I’ve laid out a perspective  of physiological and organizational health focused on the basic units of each entity (“body” and “business”). We see today’s results of misplaced focus–too broad to be truly effective. With health, we’ve seen fat demonized, now carbs, both by highly-educated subject matter experts. But, this is unfortunate and detrimental, in comparison to their peers willing to dig deeper and learn how oxidized fats differ from normal fats, for example, which is only possible if we look at the molecular-level. Huge implications for health result from that shift, and organizational focus mirrors this concept.

“Experts” have deemed millennials are unique from other generations in various  ways, as evident by a simple Google search. However, researchers and managers with the self-discipline and principle-based mindset needed to dig deeper and examine fundamental human behavior show that effective management–of companies or teams–is not based on the generation of employees. Rather, each employee (like each molecule) behaves in ways unique, but identifiable, to himself or herself. The manager who applies this to his or her work enjoys the same sustainable effectiveness as the person who recognizes the rules of how molecules behave in the body. Bacon said we must obey the forces we wish to command. In this way, focusing on fundamental units is the best method to achieve healthy bodies and healthy organizations.

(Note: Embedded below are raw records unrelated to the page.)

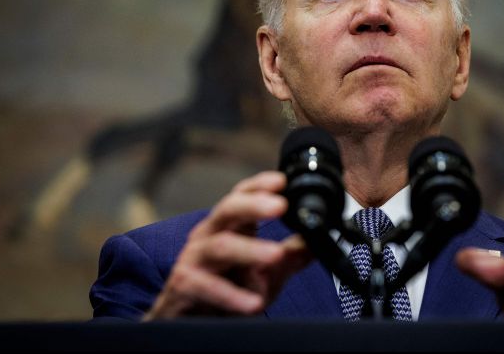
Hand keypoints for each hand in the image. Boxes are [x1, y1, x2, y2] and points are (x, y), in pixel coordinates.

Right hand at [144, 171, 311, 318]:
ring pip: (219, 246)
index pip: (241, 196)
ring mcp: (193, 259)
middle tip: (280, 206)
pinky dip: (231, 296)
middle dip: (253, 205)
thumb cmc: (227, 289)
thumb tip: (320, 239)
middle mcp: (208, 235)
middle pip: (227, 210)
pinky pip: (207, 287)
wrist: (191, 323)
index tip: (282, 180)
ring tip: (276, 255)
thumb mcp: (266, 272)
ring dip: (249, 250)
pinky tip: (253, 304)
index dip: (259, 185)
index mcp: (228, 226)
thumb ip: (292, 255)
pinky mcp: (184, 286)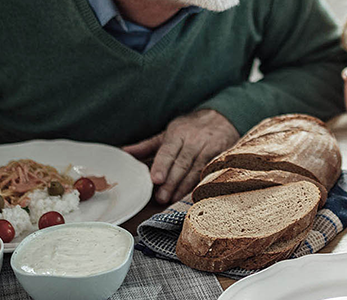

QOTW–“You must obey the forces you wish to command.”-Francis

?FNW-Do I take coaching gig? Probably, need to interview first

 

12/16/2017 review–I wish I had not written in such an academic style. It complicates things. I would rewrite a lot of it, but I’d definitely keep the main takeaway–that managing health requires obeying the behavior of molecules, just as managing companies requires obeying the understood forces that motivate individuals to behave in certain ways.